__Record set__.
- - -

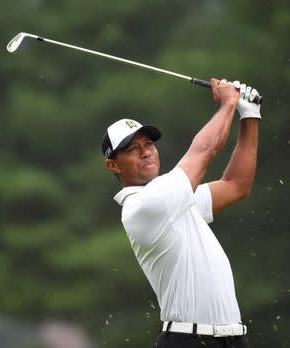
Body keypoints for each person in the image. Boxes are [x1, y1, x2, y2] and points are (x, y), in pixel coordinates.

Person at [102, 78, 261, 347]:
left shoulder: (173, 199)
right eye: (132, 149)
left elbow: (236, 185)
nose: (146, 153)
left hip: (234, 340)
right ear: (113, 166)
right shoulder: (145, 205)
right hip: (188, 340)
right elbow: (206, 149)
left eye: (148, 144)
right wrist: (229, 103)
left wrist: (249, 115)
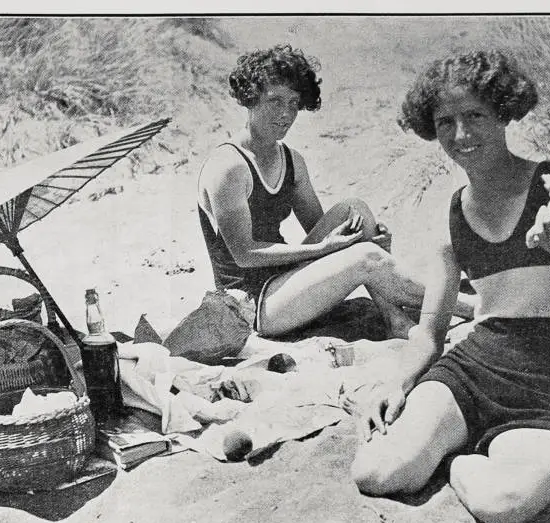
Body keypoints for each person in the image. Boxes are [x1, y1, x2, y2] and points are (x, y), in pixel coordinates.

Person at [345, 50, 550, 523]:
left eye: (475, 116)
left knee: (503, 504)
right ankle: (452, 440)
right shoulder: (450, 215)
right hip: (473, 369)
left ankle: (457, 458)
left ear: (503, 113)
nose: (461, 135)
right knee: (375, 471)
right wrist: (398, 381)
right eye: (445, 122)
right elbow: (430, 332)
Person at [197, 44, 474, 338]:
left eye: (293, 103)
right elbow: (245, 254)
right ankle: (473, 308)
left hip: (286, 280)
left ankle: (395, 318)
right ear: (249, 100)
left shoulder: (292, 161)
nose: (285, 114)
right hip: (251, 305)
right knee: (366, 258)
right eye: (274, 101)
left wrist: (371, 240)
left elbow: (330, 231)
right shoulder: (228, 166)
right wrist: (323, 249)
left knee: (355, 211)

- - -

Using the entries above, give the number of lines that carry the string "ankle", without anything else.

4